A molecule upon collision with another will gain or lose vibrational energy which then reappears as a decrease or increase in the translational kinetic energy of the molecules.
Anderson, Hypersonic and High-Temperature Gas Dynamics, Pg. 603
Explain vibration-vibration (VV) transfers.
Upon a collision, the vibrational quantum lost by one molecule is gained by its collision partner.
Anderson, Hypersonic and High-Temperature Gas Dynamics, Pg. 604
What is Anharmonic pumping?
During an expansion process (decreasing temperature), the V-V transfers among anharmonic molecules, result in a higher population in the higher energy levels than would be the case for a harmonic oscillator.

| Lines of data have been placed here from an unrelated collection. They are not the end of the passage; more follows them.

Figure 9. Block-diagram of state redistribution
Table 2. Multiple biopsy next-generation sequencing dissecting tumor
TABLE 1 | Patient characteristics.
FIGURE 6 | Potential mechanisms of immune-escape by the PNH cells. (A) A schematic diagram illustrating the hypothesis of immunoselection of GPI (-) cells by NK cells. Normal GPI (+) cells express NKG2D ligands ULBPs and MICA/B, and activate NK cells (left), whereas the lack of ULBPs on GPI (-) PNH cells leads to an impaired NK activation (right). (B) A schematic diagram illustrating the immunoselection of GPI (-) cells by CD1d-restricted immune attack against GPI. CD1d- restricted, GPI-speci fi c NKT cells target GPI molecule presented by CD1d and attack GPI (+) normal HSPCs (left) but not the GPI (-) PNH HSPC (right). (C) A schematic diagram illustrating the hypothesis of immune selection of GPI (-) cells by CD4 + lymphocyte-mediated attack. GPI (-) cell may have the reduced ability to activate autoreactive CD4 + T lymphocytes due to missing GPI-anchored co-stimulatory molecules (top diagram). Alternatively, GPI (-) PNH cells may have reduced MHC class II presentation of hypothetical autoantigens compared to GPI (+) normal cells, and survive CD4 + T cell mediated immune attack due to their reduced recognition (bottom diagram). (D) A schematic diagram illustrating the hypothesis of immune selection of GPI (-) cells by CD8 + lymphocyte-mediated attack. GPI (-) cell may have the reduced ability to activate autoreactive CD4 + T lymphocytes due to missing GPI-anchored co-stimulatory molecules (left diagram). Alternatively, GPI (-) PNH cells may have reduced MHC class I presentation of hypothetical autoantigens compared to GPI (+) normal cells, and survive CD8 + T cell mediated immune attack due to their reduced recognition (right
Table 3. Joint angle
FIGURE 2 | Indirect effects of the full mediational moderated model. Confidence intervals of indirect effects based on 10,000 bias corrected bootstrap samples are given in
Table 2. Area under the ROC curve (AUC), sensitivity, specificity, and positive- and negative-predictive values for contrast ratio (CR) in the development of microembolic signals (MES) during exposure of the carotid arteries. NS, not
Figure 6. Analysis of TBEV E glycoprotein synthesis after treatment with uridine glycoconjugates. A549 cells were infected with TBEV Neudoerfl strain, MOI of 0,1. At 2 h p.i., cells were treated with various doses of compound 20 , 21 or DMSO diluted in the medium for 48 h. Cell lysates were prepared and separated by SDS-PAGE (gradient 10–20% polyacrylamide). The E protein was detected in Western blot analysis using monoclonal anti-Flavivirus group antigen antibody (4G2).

Anderson, Hypersonic and High-Temperature Gas Dynamics, Pg. 605
During chemical non-equilibrium, chemical reactions take place at a _________ rate.
definite net (finite)
Anderson, Hypersonic and High-Temperature Gas Dynamics, Pg. 605
True or False:
For a non-equilibrium reaction, the individual chemical reactions that make up the reaction mechanism do not have to be independent.
True.
Anderson, Hypersonic and High-Temperature Gas Dynamics, Pg. 610
True or False:
The chemical kinetic rates for dissociation are going to be slower if the gas is already highly excited vibrationally.
False. It will be faster.
Anderson, Hypersonic and High-Temperature Gas Dynamics, Pg. 613
Define “thermodynamic equilibrium” wrt/ a local flowfield.
A local Boltzmann distribution exists at each point in the flow at the local temperature T.
Anderson, Hypersonic and High-Temperature Gas Dynamics, Pg. 620
Define “local chemical equilibrium.”
The local chemical composition at each point in the flow is the same as that determined by the chemical equilibrium calculations at the local value of temperature and pressure.
ExtraNotes from ChatGPT: This refers to a state where the rates of the forward and reverse chemical reactions are equal, leading to constant concentrations of the reactants and products over time. Chemical equilibrium can be achieved in a closed system where no external forces or flows are acting to change the composition. In such a state, the concentrations of different species are determined by the equilibrium constants of the reactions, which depend on conditions like temperature and pressure but not on the concentrations of reactants and products themselves.
Anderson, Hypersonic and High-Temperature Gas Dynamics, Pg. 620
What is the relationship between the chemical and vibrational rates for an equilibrium flow?
The chemical and vibraitonal rates are infinite for an equilibrium flow.
d[X]/dt = ∞
de_{vib} /dt = ∞
Anderson, Hypersonic and High-Temperature Gas Dynamics, Pg. 644
What is the relationship between the chemical and vibrational rates for a frozen flow?
The rates for both chemical and vibrational reactions/changes is zero for a frozen flow.
d[X]/dt = 0
de_{vib}/dt = 0
Anderson, Hypersonic and High-Temperature Gas Dynamics, Pg. 644
For a vibrationally frozen flow, the vibrational energy remains _______ throughout the flow.
Constant.
Anderson, Hypersonic and High-Temperature Gas Dynamics, Pg. 645
What is the vibrational relaxation time for a frozen flow?
Infinite.
For a frozen flow, kf = kb = 0 and tau = infinity.
Anderson, Hypersonic and High-Temperature Gas Dynamics, Pg. 672
What is the vibrational relaxation time for an equilibrium flow?
Zero.
Additional explanation: The vibrational relaxation time for an equilibrium flow is considered zero because, by definition, equilibrium implies that all processes, including vibrational relaxation, have reached a state where their rates are balanced.
See GoodNotes for a more detailed explanation.
Anderson, Hypersonic and High-Temperature Gas Dynamics, Pg. 672
What are the four similarity parameters for a hypersonic, viscous, chemically reacting flow?
- Reynolds Number
- Prandtl Number
- Lewis Number
- Eckert Number
Anderon, Hypersonic and High Temperature Gas Dynamics, Pg. 148
For a calorically perfect gas, what are the equations for e and h?
e = cvT
h = cpT
Fundamentals of Aerodynamics, Anderson, Pg. 531 (physical text version).
For a calorically perfect gas, what are the equations for cv and cp in terms of γ and R?
cp = γR / (γ - 1)
cv = R/(γ - 1)
Fundamentals of Aerodynamics, Anderson, Pg. 532 (physical text version).